_Extracted entries_

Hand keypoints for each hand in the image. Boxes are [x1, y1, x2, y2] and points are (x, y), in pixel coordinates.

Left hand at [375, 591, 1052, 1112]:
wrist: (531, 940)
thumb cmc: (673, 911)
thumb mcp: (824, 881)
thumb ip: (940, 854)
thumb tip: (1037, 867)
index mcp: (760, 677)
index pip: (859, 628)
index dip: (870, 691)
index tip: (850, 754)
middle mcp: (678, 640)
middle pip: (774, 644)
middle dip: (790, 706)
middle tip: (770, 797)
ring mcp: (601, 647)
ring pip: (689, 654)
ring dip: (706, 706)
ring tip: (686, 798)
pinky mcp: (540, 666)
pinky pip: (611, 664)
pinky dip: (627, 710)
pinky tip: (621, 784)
==
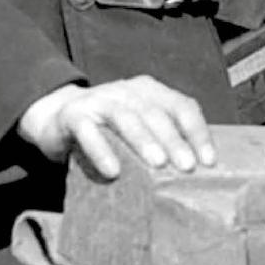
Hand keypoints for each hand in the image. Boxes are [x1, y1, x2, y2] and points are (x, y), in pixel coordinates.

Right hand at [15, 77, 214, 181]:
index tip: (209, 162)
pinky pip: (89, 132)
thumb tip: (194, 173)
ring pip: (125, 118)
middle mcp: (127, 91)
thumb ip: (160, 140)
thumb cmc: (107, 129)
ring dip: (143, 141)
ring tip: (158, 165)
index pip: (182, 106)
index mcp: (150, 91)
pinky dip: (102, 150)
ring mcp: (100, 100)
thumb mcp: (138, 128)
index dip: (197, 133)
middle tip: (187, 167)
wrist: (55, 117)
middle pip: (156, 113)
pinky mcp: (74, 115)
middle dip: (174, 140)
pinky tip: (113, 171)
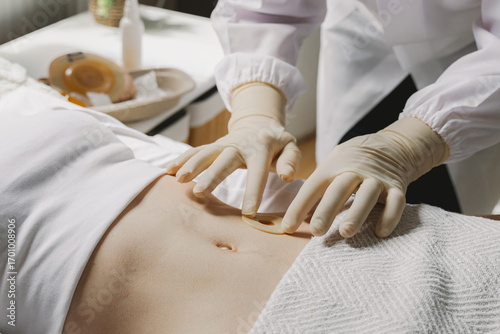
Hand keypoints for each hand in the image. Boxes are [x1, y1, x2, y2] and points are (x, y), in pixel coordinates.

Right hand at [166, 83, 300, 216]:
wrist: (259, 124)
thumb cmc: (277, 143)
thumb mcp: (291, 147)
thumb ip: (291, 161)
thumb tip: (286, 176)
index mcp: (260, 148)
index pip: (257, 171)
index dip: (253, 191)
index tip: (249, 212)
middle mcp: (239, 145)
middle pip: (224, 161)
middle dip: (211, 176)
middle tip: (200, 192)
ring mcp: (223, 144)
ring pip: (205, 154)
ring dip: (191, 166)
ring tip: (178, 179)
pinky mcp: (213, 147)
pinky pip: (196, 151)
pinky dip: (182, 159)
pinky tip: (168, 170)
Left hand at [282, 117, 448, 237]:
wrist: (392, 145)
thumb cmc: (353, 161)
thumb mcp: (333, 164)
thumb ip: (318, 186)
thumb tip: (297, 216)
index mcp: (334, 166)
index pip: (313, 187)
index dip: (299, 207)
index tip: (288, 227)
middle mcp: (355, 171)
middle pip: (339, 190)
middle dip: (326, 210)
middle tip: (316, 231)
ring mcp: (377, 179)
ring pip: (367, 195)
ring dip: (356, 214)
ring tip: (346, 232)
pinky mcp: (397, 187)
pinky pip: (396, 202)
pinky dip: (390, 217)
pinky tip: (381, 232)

_Exercise instructions_
From the records above, reproduce exactly the lines from the one with "wrist: (392, 145)" to the one with "pinky tip: (381, 232)", both included, and no others.

_Expected output_
wrist: (392, 145)
thumb cmc: (353, 161)
thumb mcp: (333, 164)
thumb ip: (318, 186)
thumb tip: (297, 216)
index mcp: (334, 166)
index pip: (313, 187)
index dip: (299, 207)
index tip: (288, 227)
middle mcp: (355, 171)
middle pip: (339, 190)
middle dip: (326, 210)
middle tip: (316, 231)
ring mcp: (377, 179)
ring pip: (367, 195)
ring dip: (356, 214)
ring tip: (346, 232)
pinky mcp: (397, 187)
pinky pip: (396, 202)
pinky dip: (390, 217)
pinky tip: (381, 232)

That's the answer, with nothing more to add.